## Input rows
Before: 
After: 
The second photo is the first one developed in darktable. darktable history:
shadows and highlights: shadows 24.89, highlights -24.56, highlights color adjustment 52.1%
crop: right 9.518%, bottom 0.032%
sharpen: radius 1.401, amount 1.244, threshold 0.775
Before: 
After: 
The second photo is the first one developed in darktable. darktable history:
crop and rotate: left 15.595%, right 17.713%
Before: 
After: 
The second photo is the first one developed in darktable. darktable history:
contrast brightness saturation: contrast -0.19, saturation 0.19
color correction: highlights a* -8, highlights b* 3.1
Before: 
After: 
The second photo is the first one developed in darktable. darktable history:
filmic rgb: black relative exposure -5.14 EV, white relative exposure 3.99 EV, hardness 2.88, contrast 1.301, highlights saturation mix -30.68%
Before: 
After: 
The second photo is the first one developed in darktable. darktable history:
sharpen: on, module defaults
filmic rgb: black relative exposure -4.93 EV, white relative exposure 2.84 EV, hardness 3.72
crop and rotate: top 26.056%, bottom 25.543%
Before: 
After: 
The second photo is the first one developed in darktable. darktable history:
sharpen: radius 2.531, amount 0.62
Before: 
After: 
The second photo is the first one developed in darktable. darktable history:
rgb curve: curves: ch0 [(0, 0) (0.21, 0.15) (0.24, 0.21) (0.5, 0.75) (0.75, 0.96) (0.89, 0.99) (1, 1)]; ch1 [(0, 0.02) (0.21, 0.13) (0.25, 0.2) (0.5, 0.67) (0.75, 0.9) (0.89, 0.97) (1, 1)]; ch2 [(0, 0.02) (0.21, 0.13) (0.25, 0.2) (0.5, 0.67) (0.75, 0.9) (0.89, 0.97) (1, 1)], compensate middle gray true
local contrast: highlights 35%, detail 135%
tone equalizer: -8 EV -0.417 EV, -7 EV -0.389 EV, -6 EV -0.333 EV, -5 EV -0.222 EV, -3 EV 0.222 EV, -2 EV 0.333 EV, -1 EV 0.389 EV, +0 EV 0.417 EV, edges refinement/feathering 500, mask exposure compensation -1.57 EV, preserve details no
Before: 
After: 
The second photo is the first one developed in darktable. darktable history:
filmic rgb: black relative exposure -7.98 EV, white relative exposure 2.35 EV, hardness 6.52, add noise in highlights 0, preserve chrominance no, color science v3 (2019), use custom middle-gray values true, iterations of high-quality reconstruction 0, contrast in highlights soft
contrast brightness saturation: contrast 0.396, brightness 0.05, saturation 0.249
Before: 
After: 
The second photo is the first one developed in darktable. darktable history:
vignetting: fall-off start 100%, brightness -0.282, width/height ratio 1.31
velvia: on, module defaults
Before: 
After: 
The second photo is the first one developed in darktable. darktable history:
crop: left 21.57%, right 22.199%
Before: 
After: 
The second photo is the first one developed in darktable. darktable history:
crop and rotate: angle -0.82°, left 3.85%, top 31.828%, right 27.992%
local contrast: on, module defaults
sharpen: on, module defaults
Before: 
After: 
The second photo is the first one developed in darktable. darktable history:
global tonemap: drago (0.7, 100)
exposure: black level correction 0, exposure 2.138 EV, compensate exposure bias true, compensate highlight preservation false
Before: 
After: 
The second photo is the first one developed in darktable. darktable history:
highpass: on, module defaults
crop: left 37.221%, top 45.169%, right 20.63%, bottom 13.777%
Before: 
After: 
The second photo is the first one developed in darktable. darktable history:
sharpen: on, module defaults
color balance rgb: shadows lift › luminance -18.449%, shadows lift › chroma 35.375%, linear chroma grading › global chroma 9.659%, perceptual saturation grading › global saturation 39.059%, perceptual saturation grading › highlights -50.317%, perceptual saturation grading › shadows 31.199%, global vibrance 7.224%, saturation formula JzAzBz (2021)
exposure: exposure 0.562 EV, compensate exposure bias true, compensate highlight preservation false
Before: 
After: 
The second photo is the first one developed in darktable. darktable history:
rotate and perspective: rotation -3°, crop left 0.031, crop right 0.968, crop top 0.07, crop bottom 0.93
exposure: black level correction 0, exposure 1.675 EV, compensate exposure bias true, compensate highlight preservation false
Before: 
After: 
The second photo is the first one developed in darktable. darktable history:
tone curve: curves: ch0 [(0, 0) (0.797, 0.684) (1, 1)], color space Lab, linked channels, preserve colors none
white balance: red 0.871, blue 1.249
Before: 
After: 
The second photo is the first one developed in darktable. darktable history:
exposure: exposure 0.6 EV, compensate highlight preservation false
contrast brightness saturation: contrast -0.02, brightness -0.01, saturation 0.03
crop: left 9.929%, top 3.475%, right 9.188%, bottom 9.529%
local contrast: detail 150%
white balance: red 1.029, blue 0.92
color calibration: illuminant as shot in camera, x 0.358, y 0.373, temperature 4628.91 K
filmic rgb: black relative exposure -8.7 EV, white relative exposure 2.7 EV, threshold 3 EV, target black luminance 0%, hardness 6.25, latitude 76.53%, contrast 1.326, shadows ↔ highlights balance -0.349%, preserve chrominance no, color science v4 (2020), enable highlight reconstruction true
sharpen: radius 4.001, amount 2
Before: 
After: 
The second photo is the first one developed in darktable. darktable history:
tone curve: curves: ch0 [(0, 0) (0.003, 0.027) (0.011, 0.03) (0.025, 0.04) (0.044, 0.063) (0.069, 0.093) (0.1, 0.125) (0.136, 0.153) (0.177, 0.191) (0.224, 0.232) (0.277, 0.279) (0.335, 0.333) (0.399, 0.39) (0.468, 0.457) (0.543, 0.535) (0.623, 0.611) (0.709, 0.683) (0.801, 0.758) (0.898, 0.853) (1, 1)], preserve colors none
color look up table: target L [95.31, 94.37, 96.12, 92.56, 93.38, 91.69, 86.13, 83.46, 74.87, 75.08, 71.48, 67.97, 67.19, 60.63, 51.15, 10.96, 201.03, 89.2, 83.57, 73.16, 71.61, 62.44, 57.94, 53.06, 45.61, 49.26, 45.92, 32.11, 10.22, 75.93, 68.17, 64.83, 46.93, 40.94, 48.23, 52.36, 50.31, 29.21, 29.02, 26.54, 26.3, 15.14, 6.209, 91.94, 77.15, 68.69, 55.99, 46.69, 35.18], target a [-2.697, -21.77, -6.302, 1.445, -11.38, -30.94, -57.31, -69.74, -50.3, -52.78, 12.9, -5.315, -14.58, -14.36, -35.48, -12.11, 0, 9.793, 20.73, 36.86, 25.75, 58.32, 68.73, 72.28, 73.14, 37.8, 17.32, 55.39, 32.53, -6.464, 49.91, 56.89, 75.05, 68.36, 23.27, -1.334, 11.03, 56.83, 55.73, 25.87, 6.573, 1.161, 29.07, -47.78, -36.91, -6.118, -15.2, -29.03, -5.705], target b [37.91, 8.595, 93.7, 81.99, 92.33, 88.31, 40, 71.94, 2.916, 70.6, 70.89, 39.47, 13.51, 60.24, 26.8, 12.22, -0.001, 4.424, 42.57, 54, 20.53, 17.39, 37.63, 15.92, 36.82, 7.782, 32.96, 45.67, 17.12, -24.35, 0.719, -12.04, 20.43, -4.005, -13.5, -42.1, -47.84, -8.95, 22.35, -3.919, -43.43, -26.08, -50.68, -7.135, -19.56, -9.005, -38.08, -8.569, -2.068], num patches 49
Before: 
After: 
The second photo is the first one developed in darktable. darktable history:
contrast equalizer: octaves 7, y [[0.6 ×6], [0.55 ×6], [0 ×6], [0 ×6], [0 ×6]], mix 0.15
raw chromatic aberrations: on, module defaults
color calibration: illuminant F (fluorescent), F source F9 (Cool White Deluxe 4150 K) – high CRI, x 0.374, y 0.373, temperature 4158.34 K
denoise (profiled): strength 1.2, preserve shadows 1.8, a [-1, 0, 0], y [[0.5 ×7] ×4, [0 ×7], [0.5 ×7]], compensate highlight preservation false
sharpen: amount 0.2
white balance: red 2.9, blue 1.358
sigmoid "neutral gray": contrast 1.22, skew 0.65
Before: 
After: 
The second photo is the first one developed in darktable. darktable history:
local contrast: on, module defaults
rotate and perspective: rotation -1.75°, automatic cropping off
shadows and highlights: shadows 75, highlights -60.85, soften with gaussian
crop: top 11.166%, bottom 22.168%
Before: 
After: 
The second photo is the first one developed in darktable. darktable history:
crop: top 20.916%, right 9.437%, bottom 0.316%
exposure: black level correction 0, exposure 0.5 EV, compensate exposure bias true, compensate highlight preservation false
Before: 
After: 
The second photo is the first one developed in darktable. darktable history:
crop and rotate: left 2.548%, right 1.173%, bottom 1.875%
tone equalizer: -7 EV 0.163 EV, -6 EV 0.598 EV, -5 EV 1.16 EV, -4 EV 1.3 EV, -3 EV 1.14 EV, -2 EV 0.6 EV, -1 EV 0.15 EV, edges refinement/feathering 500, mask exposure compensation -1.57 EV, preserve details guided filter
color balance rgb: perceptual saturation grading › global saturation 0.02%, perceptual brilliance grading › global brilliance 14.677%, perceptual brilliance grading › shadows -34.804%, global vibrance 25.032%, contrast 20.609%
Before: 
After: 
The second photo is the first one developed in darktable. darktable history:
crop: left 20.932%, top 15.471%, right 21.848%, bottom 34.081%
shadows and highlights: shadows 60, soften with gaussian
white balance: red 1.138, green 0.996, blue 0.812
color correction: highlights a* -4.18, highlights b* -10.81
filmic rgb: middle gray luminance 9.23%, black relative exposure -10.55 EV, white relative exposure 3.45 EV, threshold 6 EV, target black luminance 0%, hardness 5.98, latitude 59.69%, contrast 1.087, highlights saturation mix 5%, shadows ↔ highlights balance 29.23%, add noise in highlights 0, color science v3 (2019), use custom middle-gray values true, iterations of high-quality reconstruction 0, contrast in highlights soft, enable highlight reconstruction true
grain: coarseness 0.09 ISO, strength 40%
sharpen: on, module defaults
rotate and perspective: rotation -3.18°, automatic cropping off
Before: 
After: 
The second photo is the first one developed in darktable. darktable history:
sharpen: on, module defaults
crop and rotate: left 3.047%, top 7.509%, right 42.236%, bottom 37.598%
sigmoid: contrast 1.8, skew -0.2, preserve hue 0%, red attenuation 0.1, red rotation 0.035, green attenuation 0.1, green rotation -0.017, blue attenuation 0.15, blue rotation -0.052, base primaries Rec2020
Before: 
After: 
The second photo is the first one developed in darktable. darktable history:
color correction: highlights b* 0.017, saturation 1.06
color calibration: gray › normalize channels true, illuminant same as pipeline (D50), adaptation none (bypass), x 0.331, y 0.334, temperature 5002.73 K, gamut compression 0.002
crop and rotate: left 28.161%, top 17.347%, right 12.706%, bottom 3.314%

## What to work on
Can you pull out the lines above, from the very first one through the line with "filmic rgb: black relative exposure -5.14", copying each one word for word, both ends included?

## Output of the task
Before: 
After: 
The second photo is the first one developed in darktable. darktable history:
shadows and highlights: shadows 24.89, highlights -24.56, highlights color adjustment 52.1%
crop: right 9.518%, bottom 0.032%
sharpen: radius 1.401, amount 1.244, threshold 0.775
Before: 
After: 
The second photo is the first one developed in darktable. darktable history:
crop and rotate: left 15.595%, right 17.713%
Before: 
After: 
The second photo is the first one developed in darktable. darktable history:
contrast brightness saturation: contrast -0.19, saturation 0.19
color correction: highlights a* -8, highlights b* 3.1
Before: 
After: 
The second photo is the first one developed in darktable. darktable history:
filmic rgb: black relative exposure -5.14 EV, white relative exposure 3.99 EV, hardness 2.88, contrast 1.301, highlights saturation mix -30.68%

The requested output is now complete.